### Problem statement
Copy each line of the records that contains the word "Critical".

### Difference listings

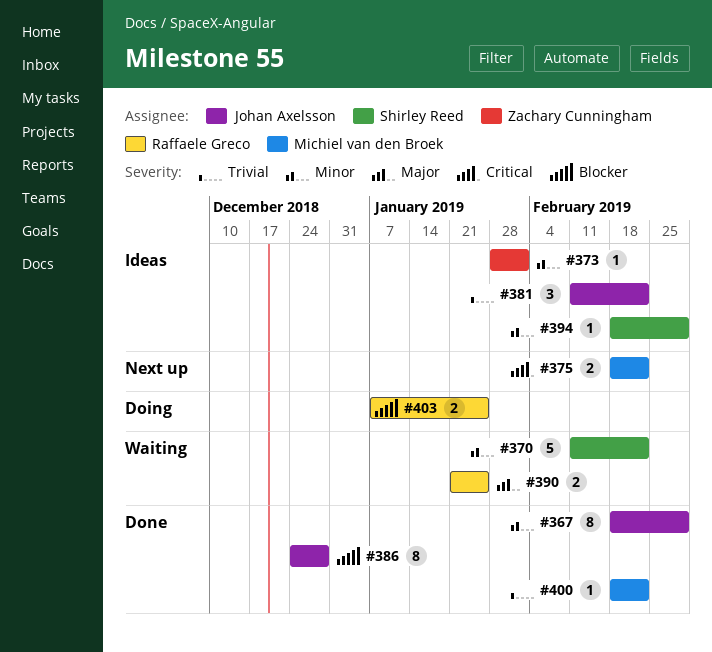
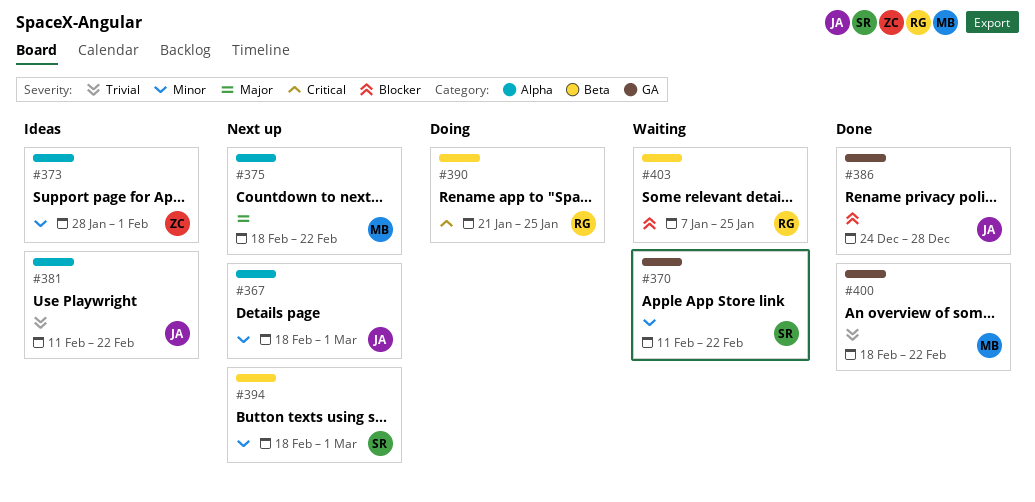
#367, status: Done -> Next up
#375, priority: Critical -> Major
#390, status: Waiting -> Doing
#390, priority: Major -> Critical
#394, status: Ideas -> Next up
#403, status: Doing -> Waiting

### Completed task
#375, priority: Critical -> Major
#390, priority: Major -> Critical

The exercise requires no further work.